Les Baxters: Les Baxters

Reviewed by Violet French

Les Baxters: Les Baxters

This self-titled album by Les Baxters is reminiscent of many things. First and foremost for me it’s a strange night out during a Christchurch winter, evoking the feeling of flashing lights and a head full of uppers – of course without the cost of such substances and any risk of arrest.  

The distinctive Ōtautahi electronica quartet’s ‘debut’ album is a confronting listen, full of sound effects set to send you around the twist. It’s an often messy kitchen sink recording, yet artful in a way that you can’t help but be entertained, intrigued, and even enjoy it.

Thematically the group set to traverse the unusual, the esoteric, and the niche.

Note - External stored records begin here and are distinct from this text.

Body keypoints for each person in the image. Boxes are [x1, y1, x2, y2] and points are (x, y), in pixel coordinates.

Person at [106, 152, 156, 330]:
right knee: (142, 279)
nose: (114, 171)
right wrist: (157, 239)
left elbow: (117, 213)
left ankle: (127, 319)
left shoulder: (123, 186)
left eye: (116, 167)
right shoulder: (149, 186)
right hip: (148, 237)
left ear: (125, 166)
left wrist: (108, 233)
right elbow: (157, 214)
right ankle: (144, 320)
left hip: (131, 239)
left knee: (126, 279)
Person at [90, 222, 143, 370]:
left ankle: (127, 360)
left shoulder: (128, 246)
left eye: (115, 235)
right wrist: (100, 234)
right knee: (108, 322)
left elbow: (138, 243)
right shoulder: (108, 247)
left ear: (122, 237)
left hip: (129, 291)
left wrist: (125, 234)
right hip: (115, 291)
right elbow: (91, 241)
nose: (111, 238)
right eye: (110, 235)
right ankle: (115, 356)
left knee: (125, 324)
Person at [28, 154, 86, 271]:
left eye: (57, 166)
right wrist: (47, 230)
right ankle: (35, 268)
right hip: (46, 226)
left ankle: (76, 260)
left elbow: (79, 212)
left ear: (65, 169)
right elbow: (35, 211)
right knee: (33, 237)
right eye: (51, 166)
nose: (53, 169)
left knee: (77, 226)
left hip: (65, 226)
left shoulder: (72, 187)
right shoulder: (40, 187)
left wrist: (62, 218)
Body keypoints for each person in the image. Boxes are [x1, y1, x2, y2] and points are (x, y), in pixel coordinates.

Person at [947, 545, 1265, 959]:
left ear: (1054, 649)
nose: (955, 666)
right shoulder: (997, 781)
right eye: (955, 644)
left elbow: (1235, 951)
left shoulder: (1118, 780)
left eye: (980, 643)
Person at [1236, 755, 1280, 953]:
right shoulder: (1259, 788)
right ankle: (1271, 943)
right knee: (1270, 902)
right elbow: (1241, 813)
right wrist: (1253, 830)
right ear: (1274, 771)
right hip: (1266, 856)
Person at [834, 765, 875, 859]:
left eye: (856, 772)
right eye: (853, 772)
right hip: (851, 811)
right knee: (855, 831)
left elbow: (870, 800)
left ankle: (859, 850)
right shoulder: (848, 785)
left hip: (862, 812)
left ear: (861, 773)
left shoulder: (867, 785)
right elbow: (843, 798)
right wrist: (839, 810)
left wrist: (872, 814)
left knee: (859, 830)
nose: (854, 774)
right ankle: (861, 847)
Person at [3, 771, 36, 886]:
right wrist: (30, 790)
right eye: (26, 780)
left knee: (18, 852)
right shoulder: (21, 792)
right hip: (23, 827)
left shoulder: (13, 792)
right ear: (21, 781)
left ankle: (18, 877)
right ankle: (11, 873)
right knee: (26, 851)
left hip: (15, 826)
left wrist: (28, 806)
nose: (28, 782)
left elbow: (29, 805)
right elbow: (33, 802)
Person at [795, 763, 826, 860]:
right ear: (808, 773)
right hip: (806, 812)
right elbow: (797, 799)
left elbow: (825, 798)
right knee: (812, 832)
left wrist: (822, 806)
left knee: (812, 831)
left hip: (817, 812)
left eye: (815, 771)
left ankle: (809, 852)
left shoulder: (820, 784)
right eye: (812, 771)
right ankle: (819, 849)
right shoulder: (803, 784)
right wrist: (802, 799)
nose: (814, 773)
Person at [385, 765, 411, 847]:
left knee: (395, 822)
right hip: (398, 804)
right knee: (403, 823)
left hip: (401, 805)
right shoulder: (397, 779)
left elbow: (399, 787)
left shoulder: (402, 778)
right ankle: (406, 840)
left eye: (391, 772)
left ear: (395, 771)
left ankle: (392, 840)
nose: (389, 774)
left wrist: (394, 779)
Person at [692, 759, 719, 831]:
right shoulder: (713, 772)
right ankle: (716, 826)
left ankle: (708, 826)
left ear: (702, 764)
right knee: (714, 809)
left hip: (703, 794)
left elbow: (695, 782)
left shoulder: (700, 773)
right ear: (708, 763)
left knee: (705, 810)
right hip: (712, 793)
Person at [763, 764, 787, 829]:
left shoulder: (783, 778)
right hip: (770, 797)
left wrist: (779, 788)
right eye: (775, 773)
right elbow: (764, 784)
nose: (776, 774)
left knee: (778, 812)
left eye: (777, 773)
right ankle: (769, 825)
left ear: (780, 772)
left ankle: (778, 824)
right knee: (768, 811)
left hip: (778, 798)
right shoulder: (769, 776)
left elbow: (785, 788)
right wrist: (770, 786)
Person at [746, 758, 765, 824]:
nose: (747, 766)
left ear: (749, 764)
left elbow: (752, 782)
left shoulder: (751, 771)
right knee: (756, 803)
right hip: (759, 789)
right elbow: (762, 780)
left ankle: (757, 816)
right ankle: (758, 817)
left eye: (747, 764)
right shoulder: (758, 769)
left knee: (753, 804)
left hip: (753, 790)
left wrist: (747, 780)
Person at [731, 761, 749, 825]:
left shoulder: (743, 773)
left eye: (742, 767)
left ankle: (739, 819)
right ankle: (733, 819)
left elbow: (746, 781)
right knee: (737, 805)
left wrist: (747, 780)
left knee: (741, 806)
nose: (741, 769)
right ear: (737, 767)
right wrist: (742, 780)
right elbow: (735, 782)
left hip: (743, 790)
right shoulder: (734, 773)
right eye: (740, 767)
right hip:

Alongside the obvious sci-fi influences they manage to add in doses of Joe Meek weirdness, Martin Denny indulgence, and most curiously the odd Dimmer moment. Theologically Speaking frames the increasingly disjointed and deranged speakings of some televangelist, while Call Centre literally rings to the tune of the nearly obsolete desk phone. Elsewhere we also hear the more natural sounds of birdsong and field recordings of Balinese gamelan. 

Drawn together back in 2014, likely by a shared interest in the cited influences of sci-fi movie soundtracks, goth-doom and ambient techno, Les Baxters disbanded in 2019. This album isn’t an act of reformation, rather an artefact from their time together.

If you like to unpack the layers of a song this is the project for you. Paul Sutherland‘s loops of found, and not-so-found, recordings (try +Forth St), combined with John Chrisstoffels’ otherworldly theremin, and the vintage synth magic woven by Erin Kimber and Dave Imlay – there’s a lot going on. Between the frizzle and sizzle of what sounds like neon lights on the blink, there are moments of hypnotic rhythm and a somehow familiar melody. 

The crux of this album is +Forth St., their hilarious take on Bob Dylan’s most annoying song. It samples that track (Positively 4th Street), and they’ve got a lot of nerve to do so – but they do it well, repetitive Casiotone notes to the fore. What starts out as the most annoying loop known to man becomes a hypnotic and peaceful movement, guided by the whirring, whizzing and wailing of a carefully managed theremin. 

The album closes much in the way it starts, abruptly and jarringly – but that’s not such a bad thing. Final track Nosferatu is the peak of the wintery Christchurch night out that this album is. It’s the moment as you walk home, cosy in your best winter jacket, thick mist rising from the Avon River. The end is that moment when you get indoors, and remove the snug jacket – the comfort of discomfort gone. Can we do it all over again?